Crenshaw Mafia
- Crenshaw Mafia member with gang apparel
- Founding location: Inglewood, California
- Years active: 1970s–present
- Ethnicity: Primarily African-American
- Activities: Murder Drug trafficking
- Allies: LA Denver Lane Bloods Inglewood Family Gang Athens Park Bloods Family Swan Bloods
- Rivals: Imperial Village Crips Rollin 90s Neighborhood Crips Tongan Crip Gang

= Crenshaw Mafia =

Subgroup of Bloods street gang

The Crenshaw Mafia Gangster Bloods (also known as the Crenshaw Mafia Gang) are a "set" of the Bloods gang alliance. The gang is depicted in several movies, including Boyz n the Hood and Straight Outta Compton.

== History ==

=== Formation ===
There is some disagreement about when the gang formed. According to one source, the gang formed in Inglewood during the 1970s and was named after Crenshaw Boulevard. However, another source claims that the gang was formed in 1981 by members of the Inglewood Family Gang.
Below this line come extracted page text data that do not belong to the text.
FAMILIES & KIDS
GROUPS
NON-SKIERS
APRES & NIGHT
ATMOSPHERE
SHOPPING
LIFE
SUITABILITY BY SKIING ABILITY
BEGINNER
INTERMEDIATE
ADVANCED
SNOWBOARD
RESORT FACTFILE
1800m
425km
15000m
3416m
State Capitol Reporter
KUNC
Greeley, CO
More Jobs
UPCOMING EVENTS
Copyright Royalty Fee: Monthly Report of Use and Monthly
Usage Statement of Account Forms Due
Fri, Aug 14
=== 1997 injunction against the Crenshaw Mafia ===
On December 17, 1997, the Los Angeles County District Attorney's Office and Los Angeles Sherriff's Office sought an injunction against the Crenshaw Mafia Gangster Bloods, as the gang had been responsible for 19 murders in the preceding four years. In the two years following the implementation of the injunction, the gang committed no murders.
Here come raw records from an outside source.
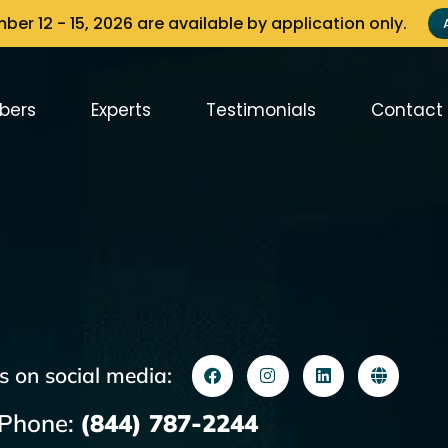
er 12 - 15, 2026 are available by application only.
bers
Experts
Testimonials
Contact
s on social media:
Phone:
(844) 787-2244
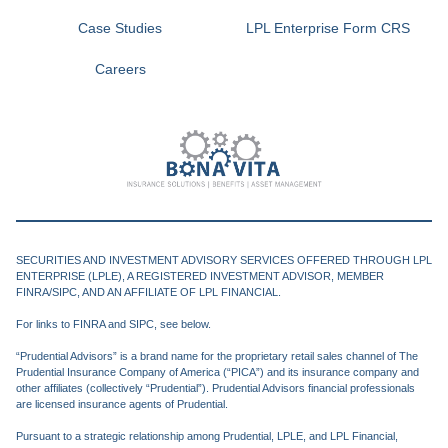
Case Studies
LPL Enterprise Form CRS
Careers
SECURITIES AND INVESTMENT ADVISORY SERVICES OFFERED THROUGH LPL
ENTERPRISE (LPLE), A REGISTERED INVESTMENT ADVISOR, MEMBER
FINRA/SIPC, AND AN AFFILIATE OF LPL FINANCIAL.
For links to FINRA and SIPC, see below.
“Prudential Advisors” is a brand name for the proprietary retail sales channel of The
Prudential Insurance Company of America (“PICA”) and its insurance company and
other affiliates (collectively “Prudential”). Prudential Advisors financial professionals
are licensed insurance agents of Prudential.
Pursuant to a strategic relationship among Prudential, LPLE, and LPL Financial,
=== Spreading outside of California ===
By the mid-1980s, the Crenshaw Mafia spread to Denver, Colorado. In November 2014, David Scott, a member of the Crenshaw Mafia, killed two Crips in Denver. Scott was sentenced to 30 years in federal prison.
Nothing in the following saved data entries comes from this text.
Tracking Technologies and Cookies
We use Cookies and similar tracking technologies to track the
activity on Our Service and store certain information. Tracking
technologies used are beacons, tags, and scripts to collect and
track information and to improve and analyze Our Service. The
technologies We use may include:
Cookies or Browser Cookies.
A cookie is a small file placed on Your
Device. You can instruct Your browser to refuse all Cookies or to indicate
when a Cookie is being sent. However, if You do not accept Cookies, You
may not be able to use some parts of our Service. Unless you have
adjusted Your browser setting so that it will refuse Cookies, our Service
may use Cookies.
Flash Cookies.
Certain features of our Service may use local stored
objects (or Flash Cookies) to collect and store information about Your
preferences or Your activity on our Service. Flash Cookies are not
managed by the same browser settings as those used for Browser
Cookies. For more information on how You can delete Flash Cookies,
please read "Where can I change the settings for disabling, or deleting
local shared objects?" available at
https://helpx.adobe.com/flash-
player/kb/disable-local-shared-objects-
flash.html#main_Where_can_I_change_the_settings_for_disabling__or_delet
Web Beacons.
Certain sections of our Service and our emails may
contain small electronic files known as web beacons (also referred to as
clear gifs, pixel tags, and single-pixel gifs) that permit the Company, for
In 2024, two members of an Inglewood Family Gangster Bloods set in Atlanta, Georgia had been arrested for prostituting a minor who also happened to be a missing person.

== Depictions in media ==

- In the 1991 film Boyz n the Hood, a student replies "I ain't from Africa. I'm from Crenshaw Mafia!", after a young Tre explains that humans originated from Africa. 7 years later, when a police officer harasses Tre, he accuses Tre of being a member of the Crenshaw Mafia.
- In the 1993 song "Piru Love" by Bloods & Crips from their album Bangin' on Wax, the Crenshaw Mafia is mentioned.
- In the 2015 film Straight Outta Compton, a Crenshaw Mafia member named OG 2 Tone confronts some students on Ice Cube's school bus, after they display Crip gang signs. He warns "Remember me. OG 2 Tone. Crenshaw Mafia, Blood."